Documentation and Roxygen

R package documentation lives in the man/ folder as .Rd files. These are auto-generated from specially formatted comments in your R scripts using the roxygen2 package. For example, the Roxygen comment block for a dataset looks like this:

#' GPS data of Sonoran pronghorn
#'
#' 43 GPS collared pronghorn collared between 2008 and 2020
#' 
#' @usage data(pronghorn_gps)
#'
#' @format Contains only five columns:
#' \describe{
#'   \item{File}{Original file name}
#'   \item{ID}{ID of animal}
#'   \item{DateTime}{Date and time in POSIXct}
#'   \item{Longitude,Latitude}{}
#' }
#' @example examples/pronghorn_gps_examples.R
#' @source Arizona DFG, via Andy Goodwin. 
#' @keywords data

Every comment line begins with #'. When you build the package, Roxygen converts these blocks into the .Rd help files that appear when you run ?pronghorn_gps.


How to create a package

There are four main approaches:

  1. By hand (not recommended)
  2. base::package.skeleton()
  3. usethis::create_package()recommended
  4. Build directly off an existing GitHub project

Step-by-step: building the combinator package

To make this concrete, we will take the functions in fittingfunctions.R and the datasets single.csv and mixture.csv and bundle them into a package called combinator.

The package fits a logistic growth model and allows exploration of a classic two-species competition experiment by Georgi Gause (1934). The data show the population growth of Paramecium aurelia and P. caudatum grown separately and together.


Step I: Build a skeleton (empty) package

First, know your working directory — your package will be created as a subfolder of it.

getwd()
## [1] "C:/Users/egurarie/teaching/EFB654_Materials/2026/20-building-R-packages"

If you are on Windows and have not done so already, install the Rtools compilation bundle:

installR::install.Rtools()

■ ■ ■

* [Exercises]
1 – Reproduce the R package passage word for word, from "Step I: Build" to "installR::install.Rtools()".
2 – Write the next part of the R package passage, picking up after its last line.
The material placed after this point has nothing to do with the R package passage.

* [Material provided]
■ ■ ■

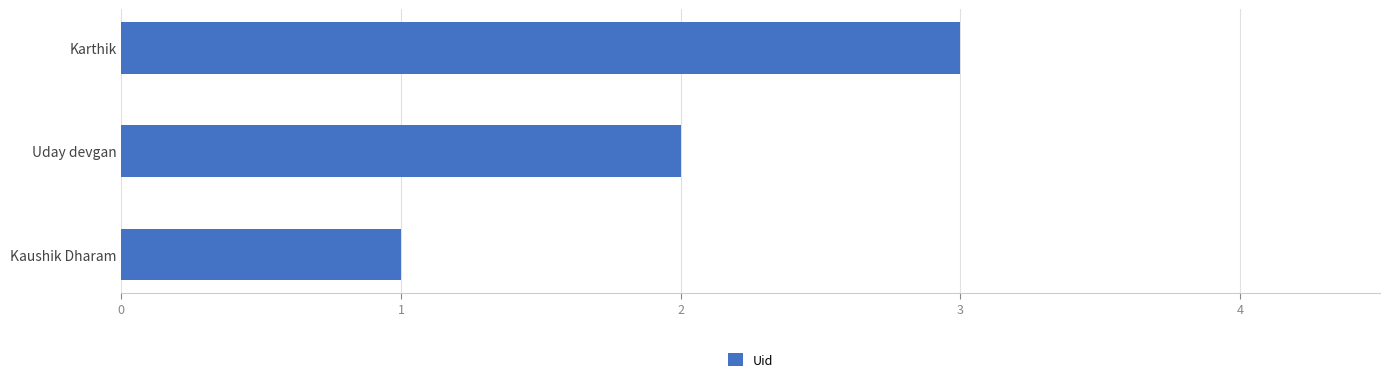

Rank the categories by value from lowest to highest.

Kaushik Dharam, Uday devgan, Karthik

■ ■ ■

* [Outputs in order]
1 –
Step I: Build a skeleton (empty) package

First, know your working directory — your package will be created as a subfolder of it.

getwd()
## [1] "C:/Users/egurarie/teaching/EFB654_Materials/2026/20-building-R-packages"

If you are on Windows and have not done so already, install the Rtools compilation bundle:

installR::install.Rtools()

2 –
Then create the package skeleton using usethis:

require(usethis)
create_package("combinator")

This creates a combinator/ folder with the correct structure and opens a new RStudio project inside it. You need to be working inside that project for the build tools to work correctly. The initial DESCRIPTION file will look like:

Package: combinator
Title: What the Package Does
Version: 0.0.0.9000
Authors@R (parsed):
  * First Last <first.last@example.com> [aut, cre]
Description: What the package does.
License: use_mit_license() or friends
Encoding: UTF-8
LazyData: true
RoxygenNote: 7.1.0

Step II: Edit the DESCRIPTION file

Open DESCRIPTION and fill in your name, a title, a brief description, and a license. A convenient way to set the license is:

use_gpl3_license("combinator")

which produces:

✓ Setting active project to '.../combinator'
✓ Setting License field in DESCRIPTION to 'GPL-3'
✓ Writing 'LICENSE.md'
✓ Adding '^LICENSE\.md$' to '.Rbuildignore'

For a personal-use package, the license choice is not critical, but it is good practice.


Step III: Save some data

Read the two data files and save them into the package data/ directory using the .rda format:

single  <- read.csv("content/single.csv")
mixture <- read.csv("content/mixture.csv")

save(single,  file = "data/single.rda")
save(mixture, file = "data/mixture.rda")

The .rda format is R’s native binary format. You can always load these files directly (outside of the package context) with:

load("data/single.rda")
load("data/mixture.rda")

Step IV: Save some code

Take the following three functions from fittingfunctions.R and save each into a separate .R file in the R/ directory: logistic.R, fitLogistic.R, and linesLogistic.R. Separating functions into individual files is cleaner and better practice than putting everything in one file.

logistic <- function(x, N0, K, r0){ 
  K / (1 + ((K - N0) / N0) * exp(-r0 * x))
}

fitLogistic <- function(data, y = "N", time = "Day", 
                        N0 = 1, K = 200, r0 = 0.75){
  Y <- with(data, get(y))
  X <- with(data, get(time))
  myfit <- nls(Y ~ logistic(X, N0, K, r0),  
               start = list(N0 = N0, K = K, r0 = r0))
  summary(myfit)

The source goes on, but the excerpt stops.